How do you do normalization so that when I get the mean/variance, the flat values wont affect the results? For example, in the figure below, Graph 1 & 2 are both considered to be noisy as compared to Graph 3.

enter image description here

However, as you can see, each of their flat intensity values vary from each other, so it could be possible that a 'clean' graph that contains very high intensity values can be considered 'noisy' as well as a 'noisy graph that contains low intensity values can be considered as 'clean'. I am using mean/variance and a threshold for determining if it is noisy or not, hence the need to 'normalize' the values.

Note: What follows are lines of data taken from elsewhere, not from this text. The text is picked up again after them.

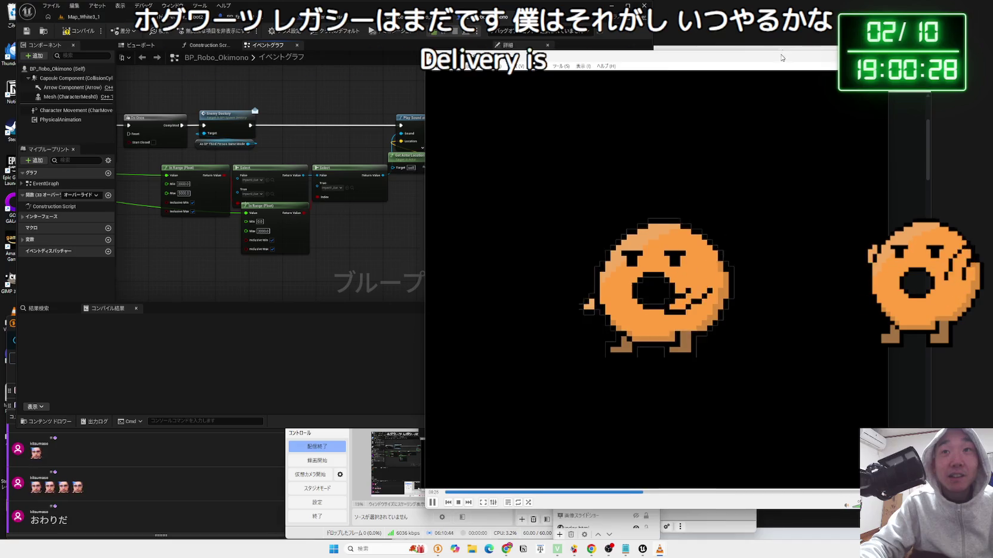
key("alt+Tab")
left_click(372, 215)
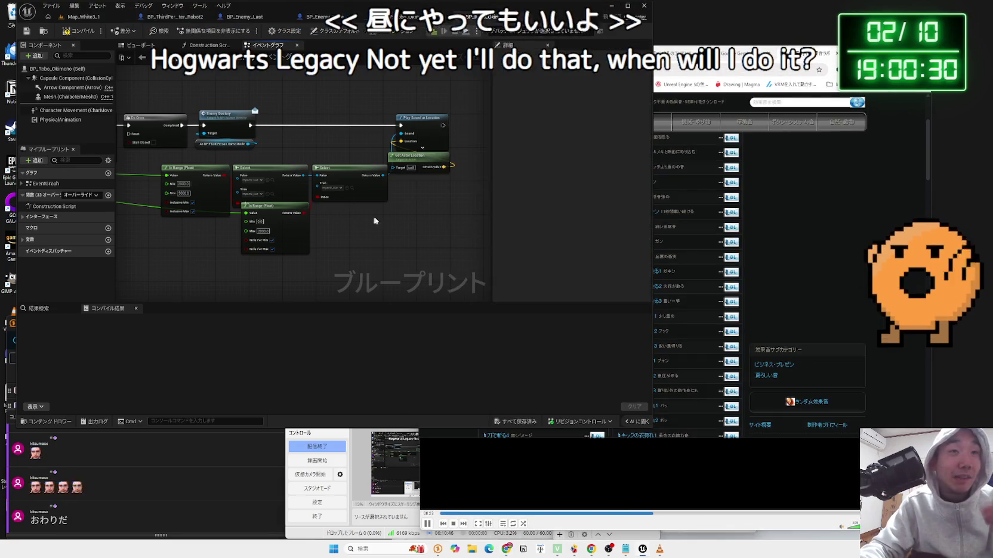
- Pan to the Select and Play Sound nodes, then switch to the Map_White3_1 level
scroll(358, 211, "down", 3)
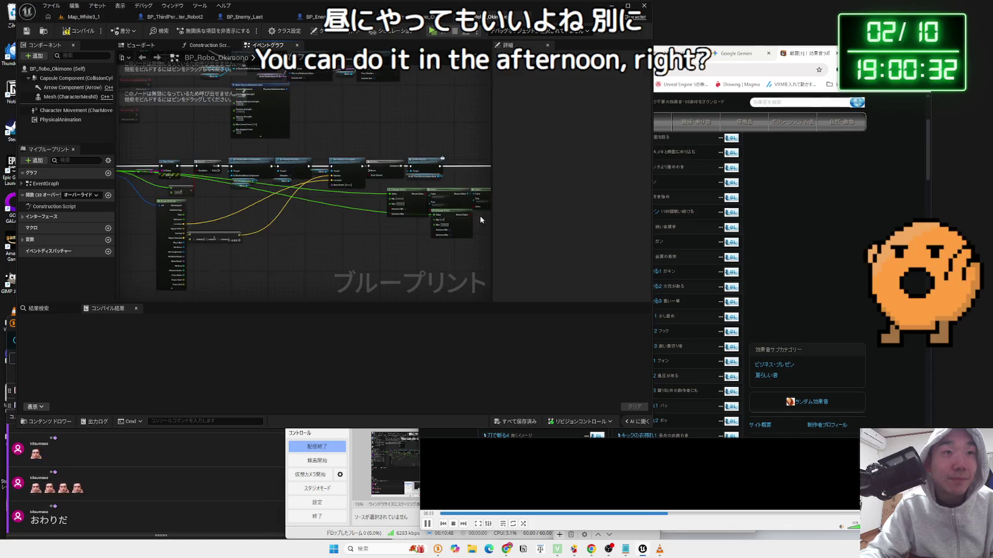
scroll(344, 235, "up", 4)
left_click_drag(344, 235, 319, 205)
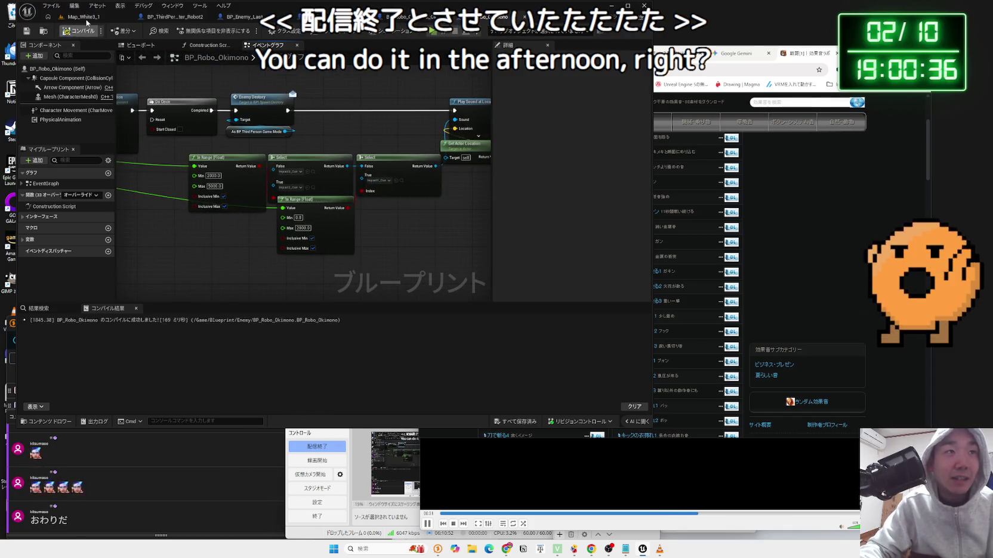
left_click(87, 18)
left_click(197, 31)
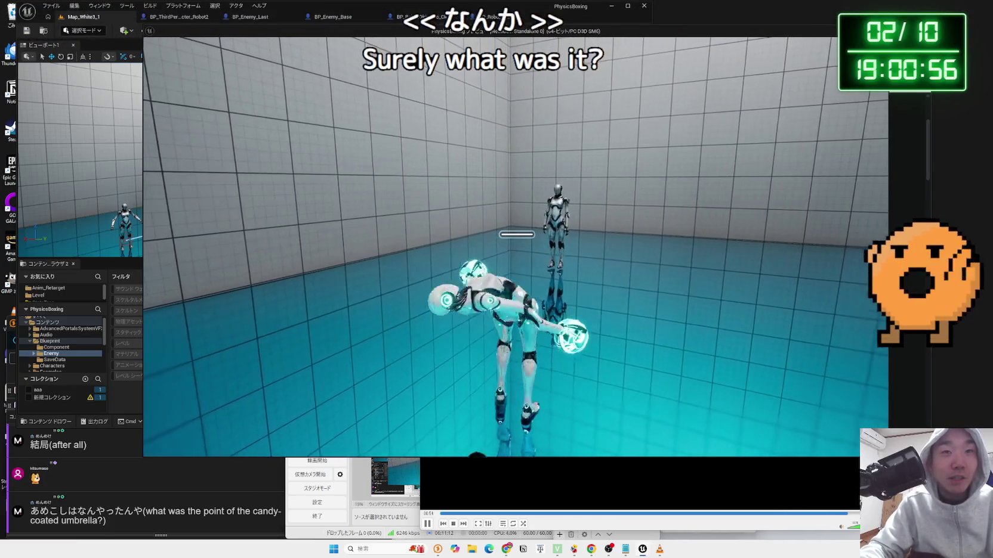
key("Escape")
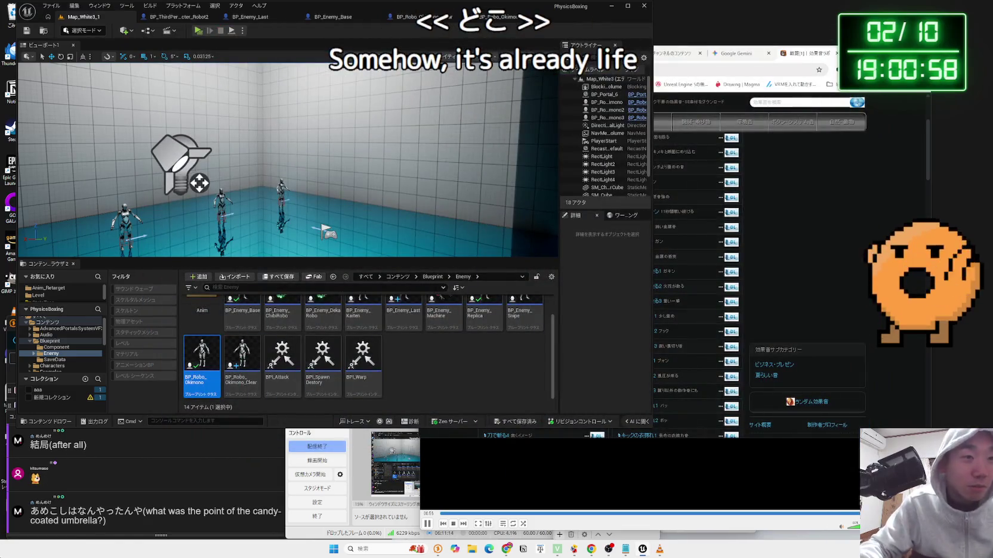
left_click(148, 458)
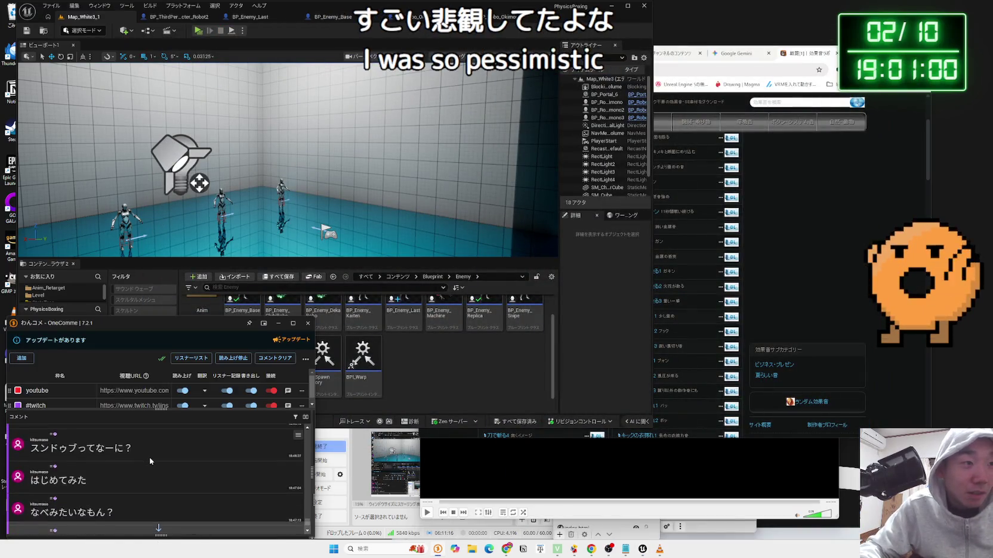
scroll(149, 460, "up", 15)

Ive tried to do, getting the total and dividing each intensity to the total (e.g. arr[x] = arr[x] / total) but it does not work properly that way.

Any tips? Thanks!

Best Answer

So if I understand correctly, you want to detect reliably whether a data sample has few high peaks as opposed to many low peaks? What I would do is sort your data by intensity, then determine (say) the 98th intensity percentile and the 90th intensity percentile and find the ratio between the two. For graph 3, the 98th intensity percentile should still be part of the peak and the 90th percentile deep in a valley so you get a big ratio. For 1 and 2, they should be much closer together, so you get a small ratio. Then play with the three numbers involved (the high percentile, the low percentile, and the threshold for the ratio) till it does something close to what you want on a training set.